Trail from Redrock over to Templeton Meadows was easy to follow (except for that first meadow crossing which is normal) though I was dragging on the climb up as my legs are still fatigued. Also, due to the smoke, it feels like I’m hiking while smoking. There are only a few small patches of snow left on the south side. The north side had some large patches at the top that hid part of the trail as you first started to descend so you could miss the first switchback; which a hiker I met at the bottom did miss and she cross-countried the rest of the way to the bottom and wasn’t sure where she was. Once out of the brief snow, I found the trail down in good shape for the most part. Trail from Templeton Cow Camp to Ramshaw Meadows was good. All the streams were flowing and I had wet shoes to end the day. I stopped to camp maybe ½ mile before the junction to Kern Peak. Had a low of 37F. Other than that semi-lost hiker I met at Templeton Cow Camp, I only saw 3 other people this day, all in Ramshaw Meadows. I could still smell the smoke on this side of the mountain, though visibility wasn’t impaired much.

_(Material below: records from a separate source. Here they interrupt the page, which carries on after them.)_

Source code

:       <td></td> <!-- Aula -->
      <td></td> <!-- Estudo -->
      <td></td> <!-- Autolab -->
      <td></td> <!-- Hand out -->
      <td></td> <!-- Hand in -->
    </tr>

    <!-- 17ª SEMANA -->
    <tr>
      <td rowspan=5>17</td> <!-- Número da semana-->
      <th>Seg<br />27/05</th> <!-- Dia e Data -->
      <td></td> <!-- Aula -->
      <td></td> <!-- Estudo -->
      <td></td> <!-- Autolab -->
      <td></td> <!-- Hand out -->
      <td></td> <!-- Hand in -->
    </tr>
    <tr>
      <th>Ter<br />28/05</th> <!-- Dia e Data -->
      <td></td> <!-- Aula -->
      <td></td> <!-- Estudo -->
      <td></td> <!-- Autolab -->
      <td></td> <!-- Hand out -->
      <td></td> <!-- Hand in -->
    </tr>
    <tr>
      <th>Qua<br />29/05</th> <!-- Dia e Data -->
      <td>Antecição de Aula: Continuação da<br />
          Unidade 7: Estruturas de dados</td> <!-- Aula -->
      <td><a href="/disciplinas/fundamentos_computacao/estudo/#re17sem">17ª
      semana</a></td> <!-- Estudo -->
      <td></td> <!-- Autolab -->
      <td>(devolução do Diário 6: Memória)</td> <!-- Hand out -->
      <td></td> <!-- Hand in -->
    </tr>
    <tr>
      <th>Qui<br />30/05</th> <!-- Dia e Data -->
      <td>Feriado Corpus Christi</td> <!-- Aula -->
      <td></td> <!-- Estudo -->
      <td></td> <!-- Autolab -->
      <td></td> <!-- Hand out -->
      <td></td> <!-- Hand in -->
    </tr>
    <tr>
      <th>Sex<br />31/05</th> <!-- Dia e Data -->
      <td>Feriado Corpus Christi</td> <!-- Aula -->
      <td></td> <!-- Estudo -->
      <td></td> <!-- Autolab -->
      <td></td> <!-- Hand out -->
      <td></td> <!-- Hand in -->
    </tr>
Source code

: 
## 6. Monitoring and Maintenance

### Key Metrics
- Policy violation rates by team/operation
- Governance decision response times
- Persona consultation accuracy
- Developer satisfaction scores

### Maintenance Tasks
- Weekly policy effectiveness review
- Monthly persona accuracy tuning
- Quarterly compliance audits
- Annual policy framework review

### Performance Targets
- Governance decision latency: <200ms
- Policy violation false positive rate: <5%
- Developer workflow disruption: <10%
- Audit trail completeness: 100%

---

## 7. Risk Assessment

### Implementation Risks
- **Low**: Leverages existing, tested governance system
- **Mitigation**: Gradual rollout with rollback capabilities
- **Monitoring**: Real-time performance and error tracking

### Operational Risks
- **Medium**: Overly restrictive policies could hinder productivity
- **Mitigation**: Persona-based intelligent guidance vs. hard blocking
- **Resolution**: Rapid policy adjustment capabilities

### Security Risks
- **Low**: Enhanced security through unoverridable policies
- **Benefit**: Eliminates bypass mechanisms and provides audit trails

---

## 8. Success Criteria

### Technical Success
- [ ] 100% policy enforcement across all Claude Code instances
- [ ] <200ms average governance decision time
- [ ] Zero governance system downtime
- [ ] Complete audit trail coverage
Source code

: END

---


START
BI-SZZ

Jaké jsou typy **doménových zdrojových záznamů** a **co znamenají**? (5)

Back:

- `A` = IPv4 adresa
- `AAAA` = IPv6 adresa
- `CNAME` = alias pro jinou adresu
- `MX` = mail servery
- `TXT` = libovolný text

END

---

The trail down to the Kern River was easy to follow with only the occasional down tree to go around. Once across the bridge, I took the SNP bypass trail and waded across Coyote Creek which was mid-thigh around 10am. Trail along the Kern River was easy to follow except for a marshy spot halfway to Kern Lake where some springs are located just above the trail. There was a trail crew cutting the vegetation back though, so it should be easy to follow for the rest of the summer. Due to the high runoff, Kern Lake looked more like a branch of the Kern River than a lake. I stopped for a 2.5 hour lunch at Little Kern Lake just after where a couple was camped, as I wanted to wait out the heat of the day. Temperatures were in the mid to upper 80’s. I resorted to dipping my shirt and hat into the river or lake when I was near it to stay cool. I should have done that on the first day at Kern Flat. I passed 1 other hiker shortly later and that was all I saw for the day. I stopped to camp after Willow Meadows where the terrain flattened out not far from the next trail junction to Trout Meadow. The low was 51F with plenty of bugs out until late. I didn’t notice smell much smoke this day as it seemed to stay more to the east, though the mountains to the south looked hazy.
Trail from Willow Meadows down to Little Kern River had numerous tree falls through the burn area; with the trail growing really faint in a few places as a result. This section had the worse extended trail conditions of the trip. Once back on the main trail near Little Kern River, hiking back up to Lewis Camp TH was simple though hot. Spotted a lot more smoke on the eastern horizon than I noticed the first day. Saw 5 people on the hike up from Little Kern, all returning to the trail head.
Overall a fun trip, though the heat and smoke did take some from the enjoyment.